§ Brief
Copy out each line below exactly as it appears.

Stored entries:

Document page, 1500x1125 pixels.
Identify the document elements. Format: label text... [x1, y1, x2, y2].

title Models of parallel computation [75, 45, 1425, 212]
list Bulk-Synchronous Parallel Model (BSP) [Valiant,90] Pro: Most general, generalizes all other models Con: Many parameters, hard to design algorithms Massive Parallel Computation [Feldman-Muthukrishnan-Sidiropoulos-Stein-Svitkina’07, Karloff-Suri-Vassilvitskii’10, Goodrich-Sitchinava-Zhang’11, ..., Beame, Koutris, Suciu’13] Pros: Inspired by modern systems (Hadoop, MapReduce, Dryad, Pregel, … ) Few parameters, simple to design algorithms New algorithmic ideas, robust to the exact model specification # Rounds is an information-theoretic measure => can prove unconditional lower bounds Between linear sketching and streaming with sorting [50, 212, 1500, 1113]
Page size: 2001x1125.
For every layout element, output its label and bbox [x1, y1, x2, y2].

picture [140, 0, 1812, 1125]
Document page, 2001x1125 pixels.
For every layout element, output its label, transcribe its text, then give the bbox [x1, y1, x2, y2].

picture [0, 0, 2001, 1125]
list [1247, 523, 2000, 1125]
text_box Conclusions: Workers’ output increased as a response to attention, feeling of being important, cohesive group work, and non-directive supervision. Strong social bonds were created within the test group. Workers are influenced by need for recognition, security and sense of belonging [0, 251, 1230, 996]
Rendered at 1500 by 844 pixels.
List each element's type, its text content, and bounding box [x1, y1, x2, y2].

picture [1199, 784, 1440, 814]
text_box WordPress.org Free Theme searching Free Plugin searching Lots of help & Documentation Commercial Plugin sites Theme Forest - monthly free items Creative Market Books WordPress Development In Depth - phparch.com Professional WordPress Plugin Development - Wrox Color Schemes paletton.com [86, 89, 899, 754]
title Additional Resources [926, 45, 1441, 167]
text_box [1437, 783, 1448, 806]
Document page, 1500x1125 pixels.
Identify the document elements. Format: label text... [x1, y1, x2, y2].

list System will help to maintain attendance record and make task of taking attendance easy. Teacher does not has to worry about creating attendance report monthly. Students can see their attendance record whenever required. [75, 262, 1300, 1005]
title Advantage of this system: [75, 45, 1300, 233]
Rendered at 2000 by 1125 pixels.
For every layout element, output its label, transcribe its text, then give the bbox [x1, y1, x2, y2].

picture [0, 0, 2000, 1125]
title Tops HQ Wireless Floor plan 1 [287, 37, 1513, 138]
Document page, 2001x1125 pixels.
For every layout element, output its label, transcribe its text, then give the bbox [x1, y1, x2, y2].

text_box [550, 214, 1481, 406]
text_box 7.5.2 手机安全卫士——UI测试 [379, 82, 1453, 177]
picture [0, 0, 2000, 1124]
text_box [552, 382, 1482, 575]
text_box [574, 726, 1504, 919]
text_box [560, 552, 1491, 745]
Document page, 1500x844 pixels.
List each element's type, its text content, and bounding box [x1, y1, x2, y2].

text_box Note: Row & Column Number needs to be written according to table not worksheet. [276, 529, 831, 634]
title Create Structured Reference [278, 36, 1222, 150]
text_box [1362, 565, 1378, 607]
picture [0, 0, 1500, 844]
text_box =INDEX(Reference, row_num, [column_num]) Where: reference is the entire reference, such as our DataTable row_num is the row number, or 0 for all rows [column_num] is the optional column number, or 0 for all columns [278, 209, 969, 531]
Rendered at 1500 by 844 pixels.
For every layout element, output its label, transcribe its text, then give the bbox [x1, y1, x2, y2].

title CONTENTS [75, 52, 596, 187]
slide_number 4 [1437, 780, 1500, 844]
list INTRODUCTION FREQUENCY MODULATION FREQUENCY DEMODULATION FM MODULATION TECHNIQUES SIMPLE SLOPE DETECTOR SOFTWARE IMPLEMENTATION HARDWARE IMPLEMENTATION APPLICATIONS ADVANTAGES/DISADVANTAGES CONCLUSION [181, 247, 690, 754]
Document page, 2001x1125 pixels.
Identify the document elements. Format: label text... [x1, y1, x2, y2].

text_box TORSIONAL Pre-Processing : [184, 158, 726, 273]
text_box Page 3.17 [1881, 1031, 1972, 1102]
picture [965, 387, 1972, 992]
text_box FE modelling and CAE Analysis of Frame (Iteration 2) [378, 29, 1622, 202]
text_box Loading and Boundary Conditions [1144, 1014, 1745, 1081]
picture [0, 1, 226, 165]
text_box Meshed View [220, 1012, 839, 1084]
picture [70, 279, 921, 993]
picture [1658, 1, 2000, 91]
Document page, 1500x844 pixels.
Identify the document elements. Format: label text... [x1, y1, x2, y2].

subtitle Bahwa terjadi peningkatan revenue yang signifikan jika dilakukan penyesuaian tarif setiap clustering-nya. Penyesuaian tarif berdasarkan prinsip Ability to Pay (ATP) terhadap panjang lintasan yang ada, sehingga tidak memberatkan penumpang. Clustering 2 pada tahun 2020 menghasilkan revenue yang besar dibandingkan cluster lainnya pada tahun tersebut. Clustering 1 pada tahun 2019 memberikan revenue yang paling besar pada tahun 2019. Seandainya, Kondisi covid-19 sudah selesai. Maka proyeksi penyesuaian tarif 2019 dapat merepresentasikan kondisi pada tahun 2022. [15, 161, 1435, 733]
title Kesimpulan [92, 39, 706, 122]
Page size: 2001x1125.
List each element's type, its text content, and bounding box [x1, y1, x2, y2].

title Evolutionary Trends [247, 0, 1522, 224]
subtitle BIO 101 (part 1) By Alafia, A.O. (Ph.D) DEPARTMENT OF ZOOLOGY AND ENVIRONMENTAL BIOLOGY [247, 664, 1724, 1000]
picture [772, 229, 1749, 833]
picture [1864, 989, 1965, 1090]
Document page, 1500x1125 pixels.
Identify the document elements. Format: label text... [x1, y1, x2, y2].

§ Response to this task
Document page, 1500x1125 pixels.
Identify the document elements. Format: label text... [x1, y1, x2, y2].

title Models of parallel computation [75, 45, 1425, 212]
list Bulk-Synchronous Parallel Model (BSP) [Valiant,90] Pro: Most general, generalizes all other models Con: Many parameters, hard to design algorithms Massive Parallel Computation [Feldman-Muthukrishnan-Sidiropoulos-Stein-Svitkina’07, Karloff-Suri-Vassilvitskii’10, Goodrich-Sitchinava-Zhang’11, ..., Beame, Koutris, Suciu’13] Pros: Inspired by modern systems (Hadoop, MapReduce, Dryad, Pregel, … ) Few parameters, simple to design algorithms New algorithmic ideas, robust to the exact model specification # Rounds is an information-theoretic measure => can prove unconditional lower bounds Between linear sketching and streaming with sorting [50, 212, 1500, 1113]
Page size: 2001x1125.
For every layout element, output its label and bbox [x1, y1, x2, y2].

picture [140, 0, 1812, 1125]
Document page, 2001x1125 pixels.
For every layout element, output its label, transcribe its text, then give the bbox [x1, y1, x2, y2].

picture [0, 0, 2001, 1125]
list [1247, 523, 2000, 1125]
text_box Conclusions: Workers’ output increased as a response to attention, feeling of being important, cohesive group work, and non-directive supervision. Strong social bonds were created within the test group. Workers are influenced by need for recognition, security and sense of belonging [0, 251, 1230, 996]
Rendered at 1500 by 844 pixels.
List each element's type, its text content, and bounding box [x1, y1, x2, y2].

picture [1199, 784, 1440, 814]
text_box WordPress.org Free Theme searching Free Plugin searching Lots of help & Documentation Commercial Plugin sites Theme Forest - monthly free items Creative Market Books WordPress Development In Depth - phparch.com Professional WordPress Plugin Development - Wrox Color Schemes paletton.com [86, 89, 899, 754]
title Additional Resources [926, 45, 1441, 167]
text_box [1437, 783, 1448, 806]
Document page, 1500x1125 pixels.
Identify the document elements. Format: label text... [x1, y1, x2, y2].

list System will help to maintain attendance record and make task of taking attendance easy. Teacher does not has to worry about creating attendance report monthly. Students can see their attendance record whenever required. [75, 262, 1300, 1005]
title Advantage of this system: [75, 45, 1300, 233]
Rendered at 2000 by 1125 pixels.
For every layout element, output its label, transcribe its text, then give the bbox [x1, y1, x2, y2].

picture [0, 0, 2000, 1125]
title Tops HQ Wireless Floor plan 1 [287, 37, 1513, 138]
Document page, 2001x1125 pixels.
For every layout element, output its label, transcribe its text, then give the bbox [x1, y1, x2, y2].

text_box [550, 214, 1481, 406]
text_box 7.5.2 手机安全卫士——UI测试 [379, 82, 1453, 177]
picture [0, 0, 2000, 1124]
text_box [552, 382, 1482, 575]
text_box [574, 726, 1504, 919]
text_box [560, 552, 1491, 745]
Document page, 1500x844 pixels.
List each element's type, its text content, and bounding box [x1, y1, x2, y2].

text_box Note: Row & Column Number needs to be written according to table not worksheet. [276, 529, 831, 634]
title Create Structured Reference [278, 36, 1222, 150]
text_box [1362, 565, 1378, 607]
picture [0, 0, 1500, 844]
text_box =INDEX(Reference, row_num, [column_num]) Where: reference is the entire reference, such as our DataTable row_num is the row number, or 0 for all rows [column_num] is the optional column number, or 0 for all columns [278, 209, 969, 531]
Rendered at 1500 by 844 pixels.
For every layout element, output its label, transcribe its text, then give the bbox [x1, y1, x2, y2].

title CONTENTS [75, 52, 596, 187]
slide_number 4 [1437, 780, 1500, 844]
list INTRODUCTION FREQUENCY MODULATION FREQUENCY DEMODULATION FM MODULATION TECHNIQUES SIMPLE SLOPE DETECTOR SOFTWARE IMPLEMENTATION HARDWARE IMPLEMENTATION APPLICATIONS ADVANTAGES/DISADVANTAGES CONCLUSION [181, 247, 690, 754]
Document page, 2001x1125 pixels.
Identify the document elements. Format: label text... [x1, y1, x2, y2].

text_box TORSIONAL Pre-Processing : [184, 158, 726, 273]
text_box Page 3.17 [1881, 1031, 1972, 1102]
picture [965, 387, 1972, 992]
text_box FE modelling and CAE Analysis of Frame (Iteration 2) [378, 29, 1622, 202]
text_box Loading and Boundary Conditions [1144, 1014, 1745, 1081]
picture [0, 1, 226, 165]
text_box Meshed View [220, 1012, 839, 1084]
picture [70, 279, 921, 993]
picture [1658, 1, 2000, 91]
Document page, 1500x844 pixels.
Identify the document elements. Format: label text... [x1, y1, x2, y2].

subtitle Bahwa terjadi peningkatan revenue yang signifikan jika dilakukan penyesuaian tarif setiap clustering-nya. Penyesuaian tarif berdasarkan prinsip Ability to Pay (ATP) terhadap panjang lintasan yang ada, sehingga tidak memberatkan penumpang. Clustering 2 pada tahun 2020 menghasilkan revenue yang besar dibandingkan cluster lainnya pada tahun tersebut. Clustering 1 pada tahun 2019 memberikan revenue yang paling besar pada tahun 2019. Seandainya, Kondisi covid-19 sudah selesai. Maka proyeksi penyesuaian tarif 2019 dapat merepresentasikan kondisi pada tahun 2022. [15, 161, 1435, 733]
title Kesimpulan [92, 39, 706, 122]
Page size: 2001x1125.
List each element's type, its text content, and bounding box [x1, y1, x2, y2].

title Evolutionary Trends [247, 0, 1522, 224]
subtitle BIO 101 (part 1) By Alafia, A.O. (Ph.D) DEPARTMENT OF ZOOLOGY AND ENVIRONMENTAL BIOLOGY [247, 664, 1724, 1000]
picture [772, 229, 1749, 833]
picture [1864, 989, 1965, 1090]
Document page, 1500x1125 pixels.
Identify the document elements. Format: label text... [x1, y1, x2, y2].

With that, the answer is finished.